→ **EXERCISE DESCRIPTION**
Print, word for word, every line from the beginning of the listing up to and including the line with "interventions for symptoms". Pictures are to be excluded.

→ **RECORDED INFORMATION**
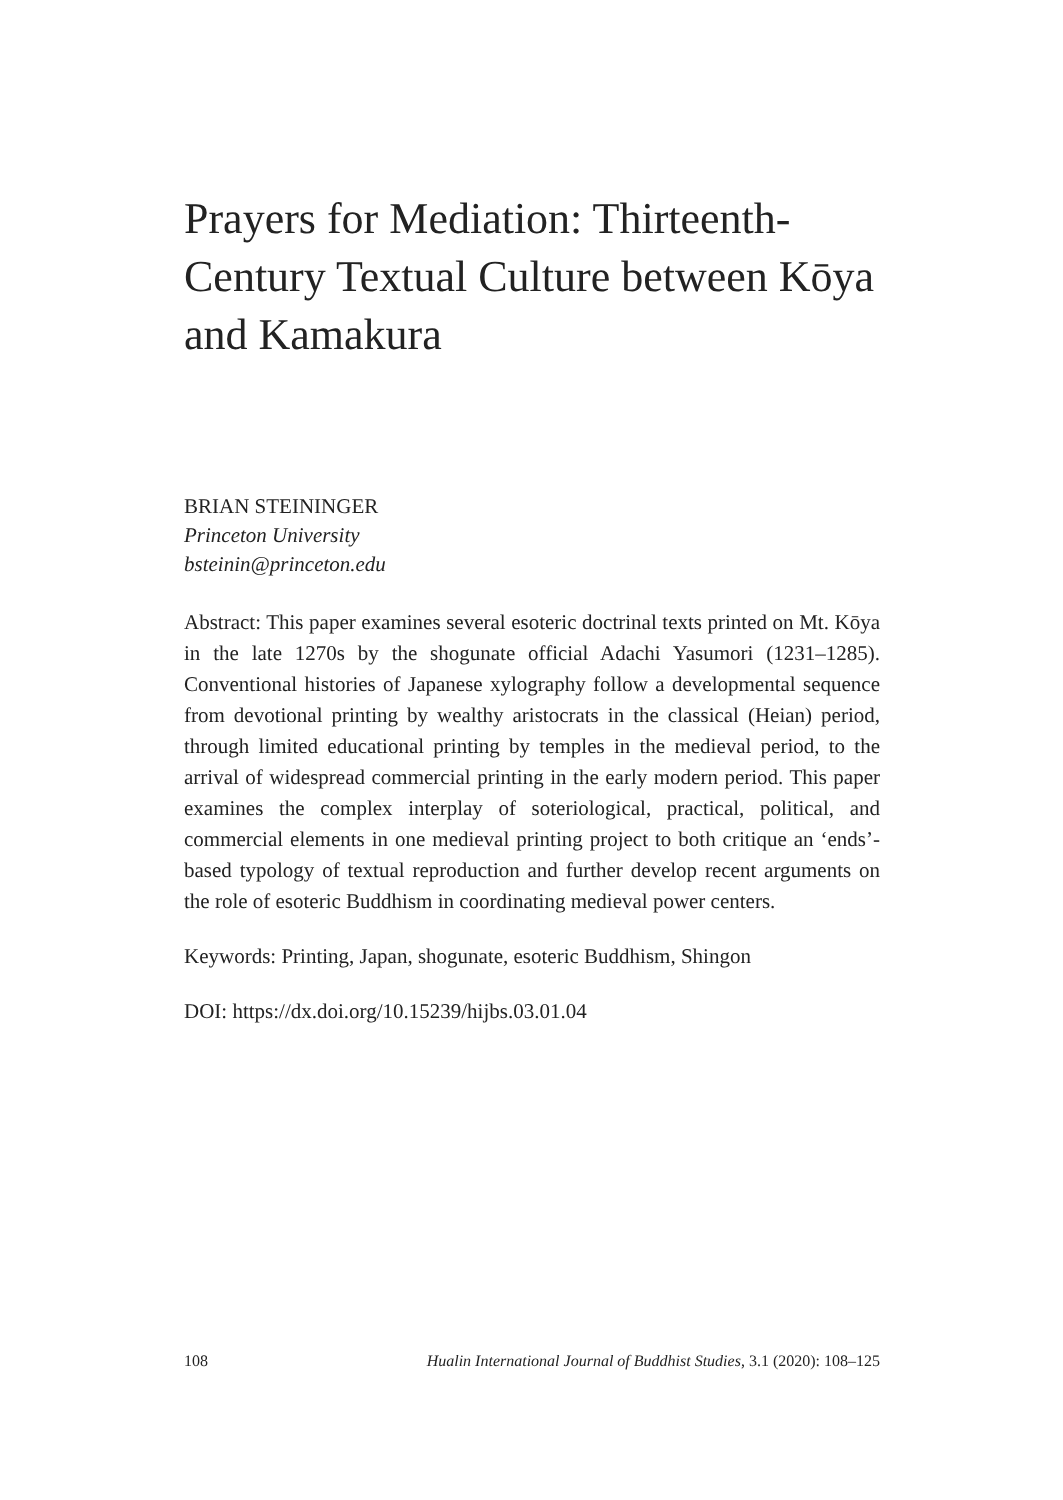Prayers for Mediation: Thirteenth-Century Textual Culture between Kōya and Kamakura
BRIAN STEININGER
Princeton University
bsteinin@princeton.edu
Abstract: This paper examines several esoteric doctrinal texts printed on Mt. Kōya in the late 1270s by the shogunate official Adachi Yasumori (1231–1285). Conventional histories of Japanese xylography follow a developmental sequence from devotional printing by wealthy aristocrats in the classical (Heian) period, through limited educational printing by temples in the medieval period, to the arrival of widespread commercial printing in the early modern period. This paper examines the complex interplay of soteriological, practical, political, and commercial elements in one medieval printing project to both critique an ‘ends’-based typology of textual reproduction and further develop recent arguments on the role of esoteric Buddhism in coordinating medieval power centers.
Keywords: Printing, Japan, shogunate, esoteric Buddhism, Shingon
DOI: https://dx.doi.org/10.15239/hijbs.03.01.04
108 Hualin International Journal of Buddhist Studies, 3.1 (2020): 108–125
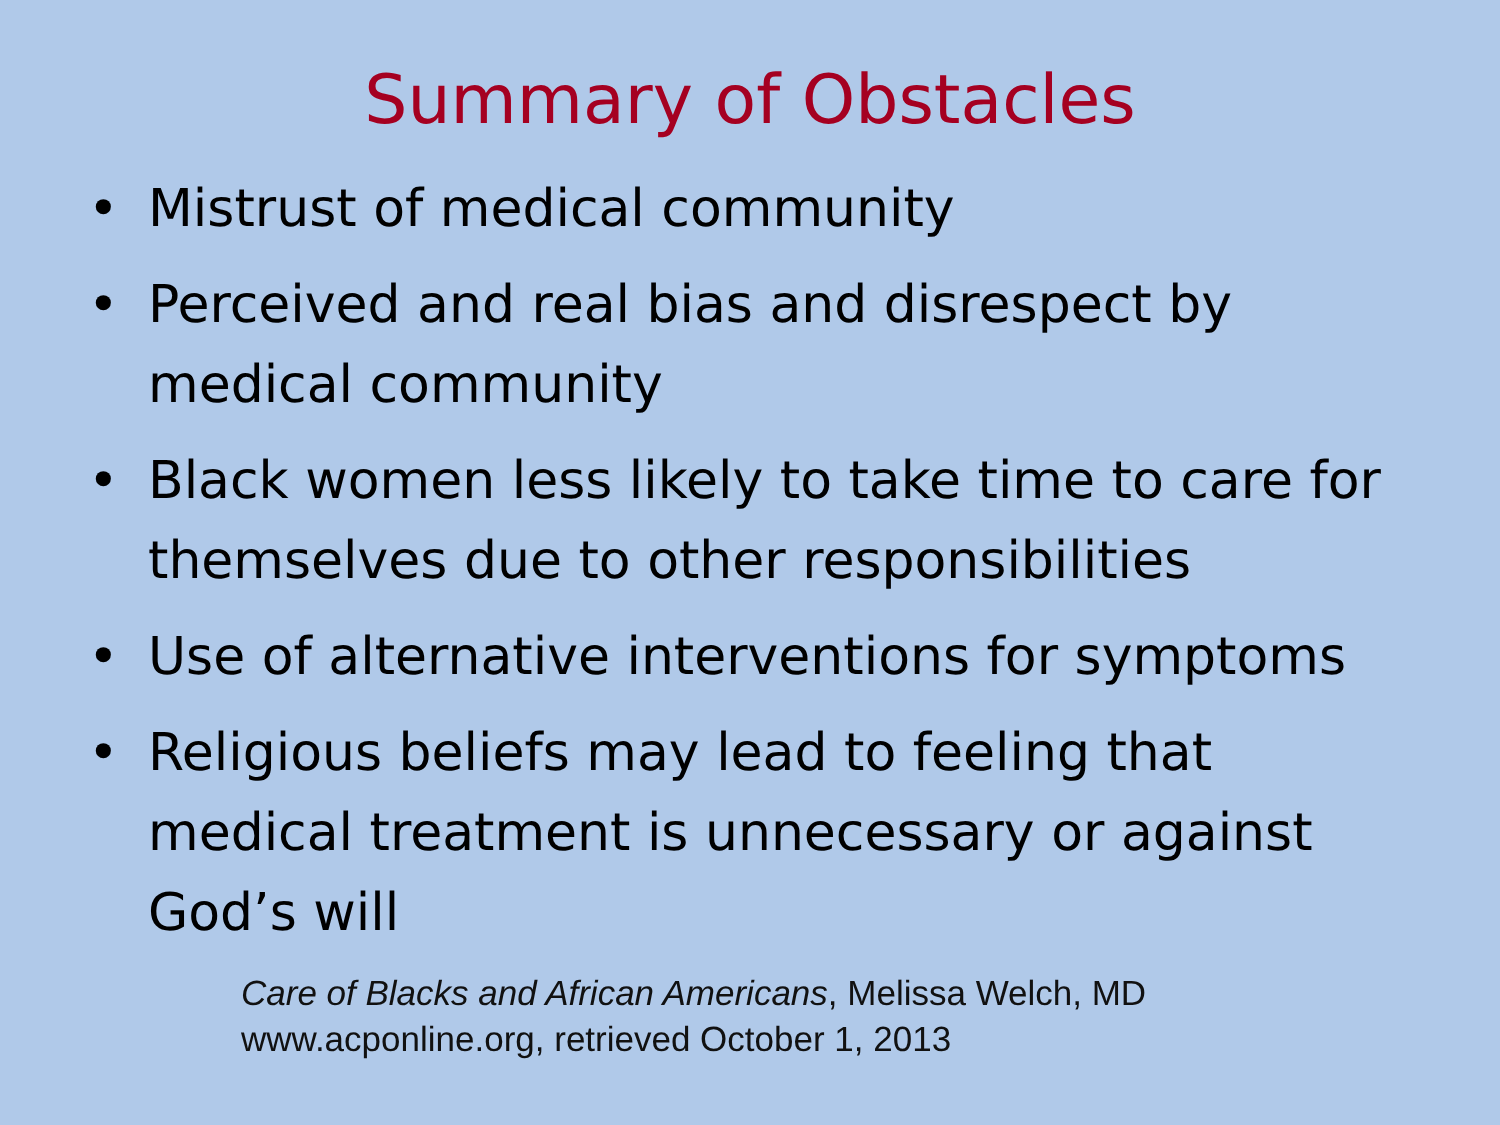Summary of Obstacles
• Mistrust of medical community
• Perceived and real bias and disrespect by medical community
• Black women less likely to take time to care for themselves due to other responsibilities
• Use of alternative interventions for symptoms
• Religious beliefs may lead to feeling that medical treatment is unnecessary or against God’s will
Care of Blacks and African Americans, Melissa Welch, MD
www.acponline.org, retrieved October 1, 2013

→ **EXERCISE ANSWER**
Prayers for Mediation: Thirteenth-Century Textual Culture between Kōya and Kamakura
BRIAN STEININGER
Princeton University
bsteinin@princeton.edu
Abstract: This paper examines several esoteric doctrinal texts printed on Mt. Kōya in the late 1270s by the shogunate official Adachi Yasumori (1231–1285). Conventional histories of Japanese xylography follow a developmental sequence from devotional printing by wealthy aristocrats in the classical (Heian) period, through limited educational printing by temples in the medieval period, to the arrival of widespread commercial printing in the early modern period. This paper examines the complex interplay of soteriological, practical, political, and commercial elements in one medieval printing project to both critique an ‘ends’-based typology of textual reproduction and further develop recent arguments on the role of esoteric Buddhism in coordinating medieval power centers.
Keywords: Printing, Japan, shogunate, esoteric Buddhism, Shingon
DOI: https://dx.doi.org/10.15239/hijbs.03.01.04
108 Hualin International Journal of Buddhist Studies, 3.1 (2020): 108–125
Summary of Obstacles
• Mistrust of medical community
• Perceived and real bias and disrespect by medical community
• Black women less likely to take time to care for themselves due to other responsibilities
• Use of alternative interventions for symptoms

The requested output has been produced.